■ Passage to read:
::::

On the northbound journey from Albuquerque to Santa Fe, the traveler boards at the Alvarado Station, downtown. Aside from its faux California Mission-style buildings, the terminal could be anywhere in the United States, its grounds inhabited as they are by many homeless and transient people and an almost equal number of police and security guards. As the train begins to travel north, it cuts through the old warehouse district. The Wool Warehouse, where New Mexico’s once-plentiful wool was stored to later be shipped to Eastern states for processing, appears immediately to the west. Soon thereafter, along two or three continuous blocks, graffiti of the boldest and most unshackled kind—art of barrio youth having few other creative outlets—springs into full view. It is nothing less than mesmerizing and serves as a prelude to the grunge that is about to follow. 

 

For the next few miles, the traveler can observe in total amazement what were once the most hidden parts of the city, particularly the industrial sector. Here, heaps of scrap metal, obsolete machinery and wrecked cars—the detritus of the Industrial Age—reveal the equipment and fabrications that made Albuquerque the colossal energy-guzzling city it is. Of course, there are also innumerable garages, lots filled with delivery trucks, heavy machinery, piles of crates, scrap lumber, wire, plastics and a few commercial spaces that sport their wares of flagstone, electrical fixtures, cinder block, gravel, cement, iron and steel.

 

The industrial sector is followed by highly marginal, low-income, residential areas—the barrios. Everywhere, there are trailer courts, houses in need of repair, unkempt yards and lots full of nonfunctioning vehicles and industrial debris. Every now and then, the traveler sees pockets of neat residences, groomed yards, shiny cars, an athletic field and a community school. In its own way, the mauled-up landscape tells us that something in contemporary American urban culture causes many people to not care about their surroundings or, by extension, their communities. Could it be the stress and fragmentation of our times, the capitalist ethic of “take what you can, while you can, and the world be damned,” or the constant economic drain imposed on those who are poorest? Could this also be the result of insensitive annihilation of older cultures by those most powerful who have relocated here more recently?

 

By the time the trees grow thicker and an occasional open field appears on the northern outskirts of the city, the traveler may feel deeply relieved. And yet, the multitude of humble homes continues throughout this zone, as well, but now populated by children happily playing outside and occasional farm animals ambling about. The old acequia systems begin to appear in this area, as do unexpected palatial mansions of an Italianate style with circular turrets and dark tile roofs, in marked contrast to the haphazard, ordinary architecture of the common folk.

::::

■ Provided data:
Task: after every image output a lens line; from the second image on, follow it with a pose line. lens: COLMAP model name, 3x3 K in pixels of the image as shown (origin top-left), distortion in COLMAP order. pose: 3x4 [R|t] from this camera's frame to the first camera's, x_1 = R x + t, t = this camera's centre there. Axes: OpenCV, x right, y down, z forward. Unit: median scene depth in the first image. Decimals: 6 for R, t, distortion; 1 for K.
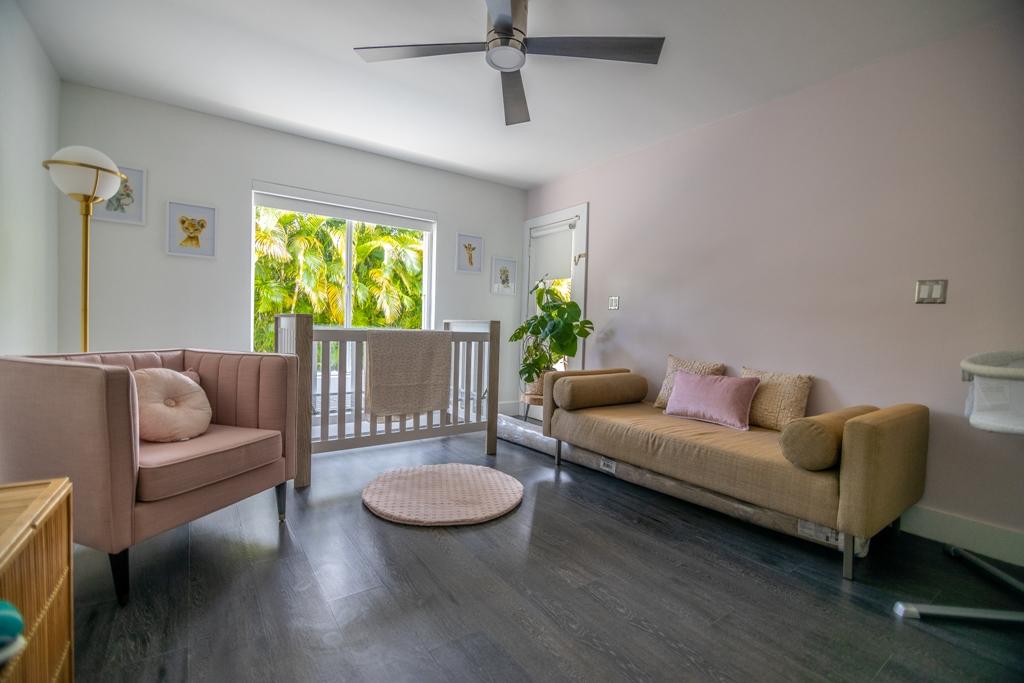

::::

■ Instructions:
(1) Repeat the passage about the train ride from Albuquerque to Santa Fe, starting with "On the northbound" and going on through "about to follow.".
(2) Finish out the next part of the passage about the train ride north from Albuquerque, picking up after its final sentence.

■ Outputs by task:
(1)
On the northbound journey from Albuquerque to Santa Fe, the traveler boards at the Alvarado Station, downtown. Aside from its faux California Mission-style buildings, the terminal could be anywhere in the United States, its grounds inhabited as they are by many homeless and transient people and an almost equal number of police and security guards. As the train begins to travel north, it cuts through the old warehouse district. The Wool Warehouse, where New Mexico’s once-plentiful wool was stored to later be shipped to Eastern states for processing, appears immediately to the west. Soon thereafter, along two or three continuous blocks, graffiti of the boldest and most unshackled kind—art of barrio youth having few other creative outlets—springs into full view. It is nothing less than mesmerizing and serves as a prelude to the grunge that is about to follow.

(2)
 

As the train leaves Albuquerque behind, more open pastures, cows and horses can be seen. Formidable views of the Sandia Mountains loom in the distance. On the horizon, too, are imposing smokestacks of a lone factory and glimpses of the steady line of vehicular traffic on I-25. The train quickly makes its way through an area of cottonwood bosque that signals its proximity to the Río Grande. Soon, the Rail Runner courses by Sandia Pueblo. Its neat pueblo architecture, the silhouette of a mission church against the magnificent Sandías and its profusion of earthen ovens provide the first really beautiful and coherent example of human habitation thus far on the journey. 

 

It is not long before the traveler enters Bernalillo, which suffers from some of the same social stresses as Albuquerque, although not as much. One gets the sense that people here are somehow happier and less frayed than those in Albuquerque. The journey through Algodones is nothing short of spectacular, given the nearby presence of bold, black volcanic mesas that outline the sky.

 

Shortly thereafter, the train whizzes by San Felipe Pueblo, where the Río Grande runs astonishingly close to a line of pueblo homes, but the people living there seem to have grown accustomed to this.

 

As one approaches Santo Domingo Pueblo, the train runs parallel to a large ditch brimming with water, but the fields are conspicuously fallow or planted only in alfalfa, no longer resplendent in corn or vegetables as they traditionally were. Nor do the corrals, just outside of the old pueblo, house many animals as they once did. Nevertheless, the enormous circular drum of the kiva, sitting in the center of the village, emanates an air of profound spirituality and enduring tradition, as does a whitewashed Catholic church. The regimented parallel lines of new, modern government housing notwithstanding, this pueblo also projects great cultural and architectural integrity.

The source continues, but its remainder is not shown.